Material to process
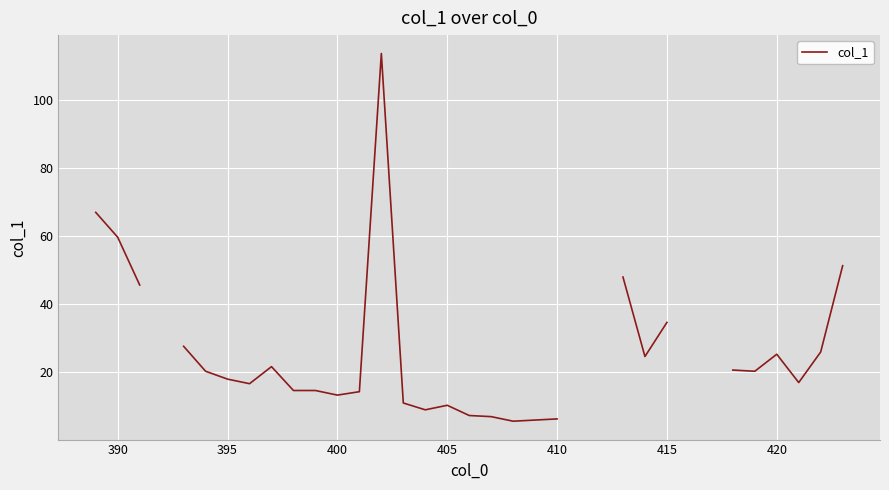

How many interior local valleys (lower than both neighbors) does the data have?

8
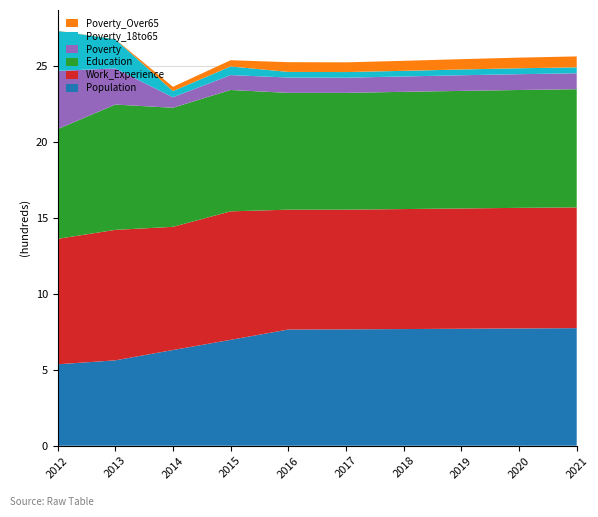

Reading left to right, transcribe all the data shown in this chart.

Population: 2012=536	2013=562	2014=630	2015=697	2016=765	2017=766	2018=768	2019=770	2020=772	2021=774
Work_Experience: 2012=826	2013=859	2014=811	2015=846	2016=789	2017=788	2018=790	2019=792	2020=794	2021=795
Education: 2012=722	2013=825	2014=784	2015=799	2016=769	2017=769	2018=772	2019=774	2020=776	2021=778
Poverty: 2012=384	2013=238	2014=69	2015=98	2016=101	2017=100	2018=101	2019=103	2020=104	2021=105
Poverty_18to65: 2012=263	2013=192	2014=41	2015=57	2016=37	2017=37	2018=37	2019=38	2020=39	2021=39
Poverty_Over65: 2012=1	2013=1	2014=28	2015=41	2016=64	2017=64	2018=66	2019=68	2020=70	2021=72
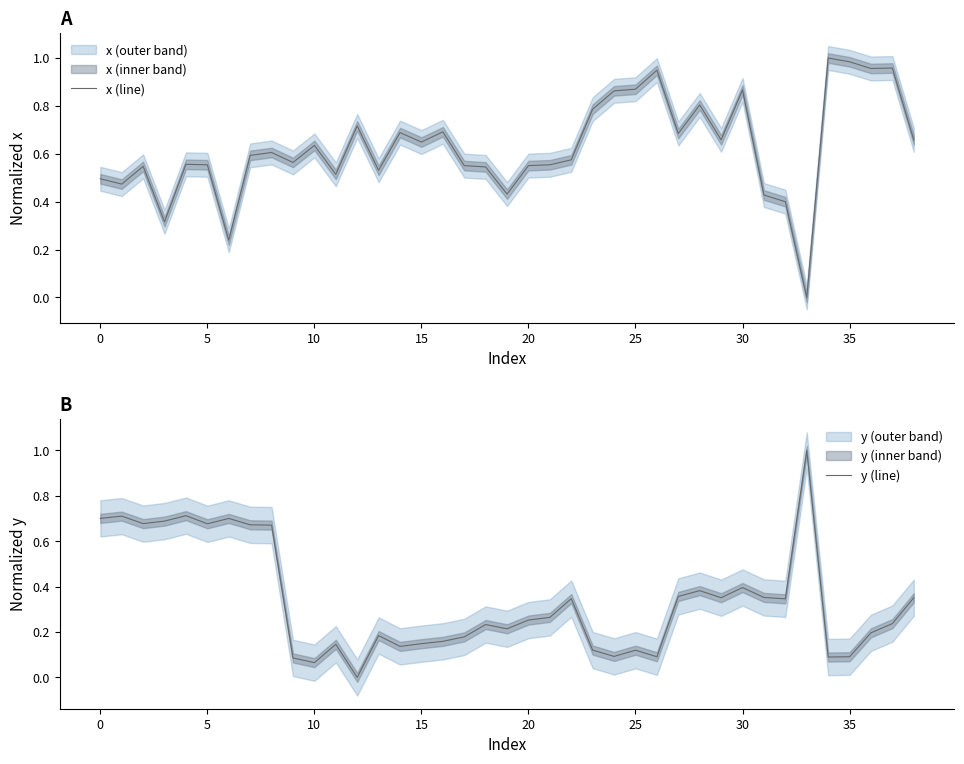

How many positive values does the x (line) series have?

38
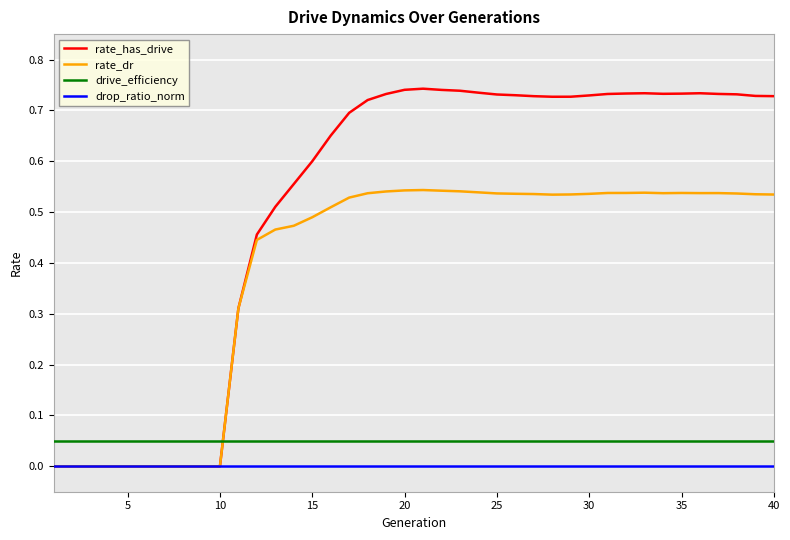

What are all the series names shown in the legend?

rate_has_drive, rate_dr, drive_efficiency, drop_ratio_norm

What is needed
Begin at the line that contains "Reading left to" and stop after the end of the items, putting each nonblank line into a Markdown table with the columns Row and Line and numbering the rows from 1. Leave the picture lines out.

Expected answer
| Row | Line |
|---|---|
| 1 | Reading left to right, transcribe all the data shown in this chart. |
| 2 | Population: 2012=536	2013=562	2014=630	2015=697	2016=765	2017=766	2018=768	2019=770	2020=772	2021=774 |
| 3 | Work_Experience: 2012=826	2013=859	2014=811	2015=846	2016=789	2017=788	2018=790	2019=792	2020=794	2021=795 |
| 4 | Education: 2012=722	2013=825	2014=784	2015=799	2016=769	2017=769	2018=772	2019=774	2020=776	2021=778 |
| 5 | Poverty: 2012=384	2013=238	2014=69	2015=98	2016=101	2017=100	2018=101	2019=103	2020=104	2021=105 |
| 6 | Poverty_18to65: 2012=263	2013=192	2014=41	2015=57	2016=37	2017=37	2018=37	2019=38	2020=39	2021=39 |
| 7 | Poverty_Over65: 2012=1	2013=1	2014=28	2015=41	2016=64	2017=64	2018=66	2019=68	2020=70	2021=72 |
| 8 | How many positive values does the x (line) series have? |
| 9 | 38 |
| 10 | What are all the series names shown in the legend? |
| 11 | rate_has_drive, rate_dr, drive_efficiency, drop_ratio_norm |